Summary
Highlights
Professor Fei-Fei Li introduces CS231N, highlighting the interdisciplinary nature of AI, especially computer vision and deep learning. She emphasizes that vision is a cornerstone of intelligence and discusses how the course will focus on the core intersection of computer vision and deep learning, touching upon its connections to various fields like natural language processing, robotics, mathematics, and even medicine and law.
The lecture delves into the deep history of vision, starting 540 million years ago with the Cambrian explosion and the onset of sight in early animals. It explains how vision drove the evolution of intelligence and complex nervous systems. The discussion then fast-forwards to human civilization, examining early efforts to build 'seeing machines' by thinkers like Leonardo da Vinci and the fundamental challenge of recovering 3D information from 2D images, an ill-posed problem nature solved with multiple eyes.

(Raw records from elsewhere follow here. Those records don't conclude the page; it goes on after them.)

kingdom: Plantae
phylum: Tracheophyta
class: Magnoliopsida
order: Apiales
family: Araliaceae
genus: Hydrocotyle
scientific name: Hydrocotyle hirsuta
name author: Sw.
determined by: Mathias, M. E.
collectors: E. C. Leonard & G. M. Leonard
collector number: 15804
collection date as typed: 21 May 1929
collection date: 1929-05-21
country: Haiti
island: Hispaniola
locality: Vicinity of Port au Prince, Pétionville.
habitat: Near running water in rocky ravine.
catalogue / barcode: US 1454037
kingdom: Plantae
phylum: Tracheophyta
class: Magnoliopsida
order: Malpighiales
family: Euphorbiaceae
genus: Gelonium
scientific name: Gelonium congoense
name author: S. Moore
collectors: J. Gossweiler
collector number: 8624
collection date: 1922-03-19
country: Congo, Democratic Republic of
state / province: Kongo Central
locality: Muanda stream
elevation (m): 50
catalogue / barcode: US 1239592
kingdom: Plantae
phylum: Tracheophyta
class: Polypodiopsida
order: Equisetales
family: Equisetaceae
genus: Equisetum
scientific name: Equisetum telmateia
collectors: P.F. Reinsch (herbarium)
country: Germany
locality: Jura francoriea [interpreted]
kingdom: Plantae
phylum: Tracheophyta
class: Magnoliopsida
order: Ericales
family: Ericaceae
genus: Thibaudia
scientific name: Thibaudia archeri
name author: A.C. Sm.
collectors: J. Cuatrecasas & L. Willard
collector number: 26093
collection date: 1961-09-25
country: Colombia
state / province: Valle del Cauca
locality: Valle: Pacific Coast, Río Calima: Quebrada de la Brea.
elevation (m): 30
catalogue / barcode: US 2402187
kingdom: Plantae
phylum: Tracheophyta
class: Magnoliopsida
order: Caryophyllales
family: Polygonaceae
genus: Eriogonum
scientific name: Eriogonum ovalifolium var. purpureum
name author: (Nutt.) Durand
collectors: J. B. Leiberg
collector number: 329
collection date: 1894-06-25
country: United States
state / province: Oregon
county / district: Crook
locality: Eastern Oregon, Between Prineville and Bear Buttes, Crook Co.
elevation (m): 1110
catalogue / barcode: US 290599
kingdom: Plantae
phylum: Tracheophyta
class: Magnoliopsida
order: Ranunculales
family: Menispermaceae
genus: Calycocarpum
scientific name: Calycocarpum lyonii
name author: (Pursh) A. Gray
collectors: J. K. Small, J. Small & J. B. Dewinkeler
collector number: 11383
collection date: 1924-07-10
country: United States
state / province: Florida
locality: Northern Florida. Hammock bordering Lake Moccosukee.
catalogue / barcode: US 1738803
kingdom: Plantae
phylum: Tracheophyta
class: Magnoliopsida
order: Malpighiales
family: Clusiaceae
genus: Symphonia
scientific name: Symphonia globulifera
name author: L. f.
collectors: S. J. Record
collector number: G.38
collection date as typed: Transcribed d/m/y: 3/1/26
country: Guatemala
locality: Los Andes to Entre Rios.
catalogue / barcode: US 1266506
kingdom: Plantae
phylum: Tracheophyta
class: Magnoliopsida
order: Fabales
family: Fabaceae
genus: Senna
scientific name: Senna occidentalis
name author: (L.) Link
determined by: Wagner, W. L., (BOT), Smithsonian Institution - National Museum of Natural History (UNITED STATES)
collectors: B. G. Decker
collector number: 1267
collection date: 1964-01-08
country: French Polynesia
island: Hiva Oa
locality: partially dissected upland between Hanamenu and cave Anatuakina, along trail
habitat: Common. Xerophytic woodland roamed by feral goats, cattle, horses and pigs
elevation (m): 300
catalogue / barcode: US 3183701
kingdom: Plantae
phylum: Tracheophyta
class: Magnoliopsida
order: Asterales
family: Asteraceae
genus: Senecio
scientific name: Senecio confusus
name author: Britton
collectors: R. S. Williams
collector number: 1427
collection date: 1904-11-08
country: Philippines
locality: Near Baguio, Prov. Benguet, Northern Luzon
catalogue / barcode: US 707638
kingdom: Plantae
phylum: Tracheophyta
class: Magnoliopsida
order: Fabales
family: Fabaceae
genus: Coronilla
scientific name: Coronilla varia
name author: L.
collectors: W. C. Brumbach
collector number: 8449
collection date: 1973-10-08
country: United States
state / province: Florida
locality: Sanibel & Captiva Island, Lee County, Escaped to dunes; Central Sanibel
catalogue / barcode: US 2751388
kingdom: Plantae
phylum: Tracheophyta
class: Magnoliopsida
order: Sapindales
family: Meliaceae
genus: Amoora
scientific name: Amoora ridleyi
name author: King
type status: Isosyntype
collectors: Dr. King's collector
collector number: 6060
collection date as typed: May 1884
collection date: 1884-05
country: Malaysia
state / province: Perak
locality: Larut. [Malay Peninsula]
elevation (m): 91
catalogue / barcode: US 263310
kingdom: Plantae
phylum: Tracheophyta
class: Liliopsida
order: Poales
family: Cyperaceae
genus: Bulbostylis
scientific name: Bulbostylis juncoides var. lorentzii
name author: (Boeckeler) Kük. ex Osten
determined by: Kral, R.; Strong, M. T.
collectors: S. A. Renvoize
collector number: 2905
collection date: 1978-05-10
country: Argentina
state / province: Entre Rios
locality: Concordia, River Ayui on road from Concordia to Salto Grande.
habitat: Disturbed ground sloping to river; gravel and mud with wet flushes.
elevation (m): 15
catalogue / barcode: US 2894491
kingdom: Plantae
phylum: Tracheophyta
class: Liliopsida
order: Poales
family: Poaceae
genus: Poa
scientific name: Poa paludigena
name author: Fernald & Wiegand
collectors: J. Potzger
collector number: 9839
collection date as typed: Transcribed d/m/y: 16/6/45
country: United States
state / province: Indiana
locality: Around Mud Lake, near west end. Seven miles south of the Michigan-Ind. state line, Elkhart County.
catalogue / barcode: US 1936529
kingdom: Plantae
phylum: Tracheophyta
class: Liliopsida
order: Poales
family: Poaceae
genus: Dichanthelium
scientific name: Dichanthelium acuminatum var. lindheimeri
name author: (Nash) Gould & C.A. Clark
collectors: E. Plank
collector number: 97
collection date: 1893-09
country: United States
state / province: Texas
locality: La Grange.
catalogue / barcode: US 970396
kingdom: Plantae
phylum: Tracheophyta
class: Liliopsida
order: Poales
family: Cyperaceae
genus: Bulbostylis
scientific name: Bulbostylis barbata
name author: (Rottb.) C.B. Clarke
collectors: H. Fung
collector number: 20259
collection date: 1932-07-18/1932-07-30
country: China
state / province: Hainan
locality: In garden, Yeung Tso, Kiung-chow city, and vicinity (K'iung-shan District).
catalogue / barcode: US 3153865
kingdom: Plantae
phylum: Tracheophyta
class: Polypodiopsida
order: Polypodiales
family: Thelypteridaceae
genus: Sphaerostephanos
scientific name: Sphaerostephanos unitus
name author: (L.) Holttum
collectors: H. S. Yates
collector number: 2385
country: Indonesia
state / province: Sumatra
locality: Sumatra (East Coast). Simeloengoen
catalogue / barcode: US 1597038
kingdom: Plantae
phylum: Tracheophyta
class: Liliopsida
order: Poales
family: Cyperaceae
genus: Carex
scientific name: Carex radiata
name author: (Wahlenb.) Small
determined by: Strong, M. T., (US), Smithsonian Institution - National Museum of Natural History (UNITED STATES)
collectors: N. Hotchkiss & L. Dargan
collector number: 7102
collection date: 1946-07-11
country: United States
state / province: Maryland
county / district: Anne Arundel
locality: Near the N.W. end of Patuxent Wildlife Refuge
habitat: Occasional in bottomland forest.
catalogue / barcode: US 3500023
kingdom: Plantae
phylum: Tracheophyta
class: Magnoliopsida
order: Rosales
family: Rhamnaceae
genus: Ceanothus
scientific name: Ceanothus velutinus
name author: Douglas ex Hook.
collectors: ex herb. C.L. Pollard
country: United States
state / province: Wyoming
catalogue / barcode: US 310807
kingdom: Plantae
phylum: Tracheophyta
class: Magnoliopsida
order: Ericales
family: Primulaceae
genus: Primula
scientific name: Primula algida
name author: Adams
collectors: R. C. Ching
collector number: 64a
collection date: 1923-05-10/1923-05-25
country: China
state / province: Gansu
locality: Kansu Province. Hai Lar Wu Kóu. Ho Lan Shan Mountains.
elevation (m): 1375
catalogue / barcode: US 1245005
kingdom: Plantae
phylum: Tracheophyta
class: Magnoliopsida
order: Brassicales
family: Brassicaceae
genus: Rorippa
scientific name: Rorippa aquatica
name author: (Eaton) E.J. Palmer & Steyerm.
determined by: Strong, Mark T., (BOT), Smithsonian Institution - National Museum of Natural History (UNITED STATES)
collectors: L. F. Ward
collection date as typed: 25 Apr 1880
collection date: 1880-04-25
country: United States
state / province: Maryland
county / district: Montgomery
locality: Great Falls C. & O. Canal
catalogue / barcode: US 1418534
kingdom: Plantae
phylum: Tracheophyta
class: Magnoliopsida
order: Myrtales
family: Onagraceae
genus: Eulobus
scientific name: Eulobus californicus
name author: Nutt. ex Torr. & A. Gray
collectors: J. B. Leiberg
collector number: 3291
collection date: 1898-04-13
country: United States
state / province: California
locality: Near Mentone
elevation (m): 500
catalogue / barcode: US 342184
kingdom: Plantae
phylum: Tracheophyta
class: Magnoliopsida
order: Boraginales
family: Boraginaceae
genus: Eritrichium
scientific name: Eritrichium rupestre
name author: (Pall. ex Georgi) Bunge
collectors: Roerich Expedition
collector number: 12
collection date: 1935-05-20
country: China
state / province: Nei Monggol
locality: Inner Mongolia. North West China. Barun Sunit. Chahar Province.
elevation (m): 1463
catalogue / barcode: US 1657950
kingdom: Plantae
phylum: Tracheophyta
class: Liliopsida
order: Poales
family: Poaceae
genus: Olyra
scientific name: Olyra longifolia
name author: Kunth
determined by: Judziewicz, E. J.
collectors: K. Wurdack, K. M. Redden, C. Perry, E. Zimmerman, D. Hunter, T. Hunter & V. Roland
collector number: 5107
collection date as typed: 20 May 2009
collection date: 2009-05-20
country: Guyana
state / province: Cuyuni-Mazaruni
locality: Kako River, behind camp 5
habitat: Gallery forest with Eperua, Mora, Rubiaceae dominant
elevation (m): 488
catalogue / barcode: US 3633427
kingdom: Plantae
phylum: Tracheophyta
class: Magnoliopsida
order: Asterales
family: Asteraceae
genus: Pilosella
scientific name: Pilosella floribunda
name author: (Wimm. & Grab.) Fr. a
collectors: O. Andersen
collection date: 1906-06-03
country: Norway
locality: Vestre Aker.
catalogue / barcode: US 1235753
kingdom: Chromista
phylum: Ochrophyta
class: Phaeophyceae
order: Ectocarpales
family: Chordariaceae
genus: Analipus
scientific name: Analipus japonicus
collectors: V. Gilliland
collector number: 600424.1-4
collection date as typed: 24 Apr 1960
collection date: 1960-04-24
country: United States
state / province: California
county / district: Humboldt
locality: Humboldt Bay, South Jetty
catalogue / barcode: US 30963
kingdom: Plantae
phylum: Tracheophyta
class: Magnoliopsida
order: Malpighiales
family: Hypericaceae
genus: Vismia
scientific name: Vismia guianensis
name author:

The historical journey continues with key milestones in computer vision, including the seminal neuroscience experiments by Hubel and Wiesel in the 1950s, revealing hierarchical processing in the visual cortex. The first PhD thesis in computer vision by Larry Roberts in 1963 and an ambitious MIT summer project aiming to 'solve computer vision' are also discussed. The 1970s saw David Marr's systematic approach to visual processing, proposing stages from primal sketch to 3D representation. Despite these efforts, early computer vision struggled with limited data and computational power, leading to an 'AI winter' in the 1980s.
During the AI winter, cognitive and neuroscience continued to advance, providing crucial insights into human visual processing. Studies showed the importance of context in scene understanding and the remarkable speed of human object detection (150 milliseconds for categorization). These findings highlighted the need for computer vision to focus on fundamental problems like object recognition in natural settings. This era saw pioneering work in object recognition, like generalized cylinders and face detection, which eventually found practical applications in digital cameras.
Concurrently with computer vision's development, a separate thread of research in neural networks was evolving. Early concepts like perceptrons and Fukushima's hand-designed Neocognitron laid the groundwork. The breakthrough of backpropagation in 1986 provided a principled learning rule, enabling more effective training of neural networks. Yann LeCun's convolutional neural network (LeNet-5) in the 1990s demonstrated practical applications, but deep learning still faced limitations due to a lack of data. The creation of ImageNet with 15 million images across 22,000 categories, and the associated challenge (ILSVRC), addressed this data scarcity. The 2012 ImageNet challenge, won by AlexNet, marked the rebirth of modern AI and the deep learning revolution, showcasing the power of convolutional neural networks with sufficient data and computational resources (GPUs).
Since 2012, deep learning has exploded, leading to significant advancements in computer vision, including object detection, image segmentation, video classification, and multimodal understanding. Applications span medical imaging, scientific discovery, and environmental monitoring. The lecture also highlights the emergence of generative AI, with examples like image captioning, style transfer, and advanced image generation (DALL-E, Midjourney). The exponential growth in computational power (driven by GPUs) and data, coupled with algorithmic advancements, has propelled AI into a 'global warming period.' The presenter also touches upon the societal implications of AI, including bias in algorithms and ethical considerations, but expresses excitement for applications in medicine and healthcare, emphasizing the continued nuance and complexity of human vision.
Professor Adelli outlines the course structure, divided into four main topics: deep learning basics, perceiving and understanding the visual world, large-scale distributed training, and generative/interactive visual intelligence, concluding with human-centered applications. The initial lectures will cover fundamental concepts like linear classifiers, regularization, and optimization, leading into detailed discussions of neural networks, including CNNs, RNNs, and transformers. The course will explore advanced tasks like semantic segmentation, object detection, and video understanding, and delve into self-supervised learning, generative models (diffusion models), vision-language models, and 3D vision. Learning objectives include formalizing computer vision tasks, developing and training vision models, and understanding the field's current state and future trajectory. The next session will focus on image classification and linear classifiers.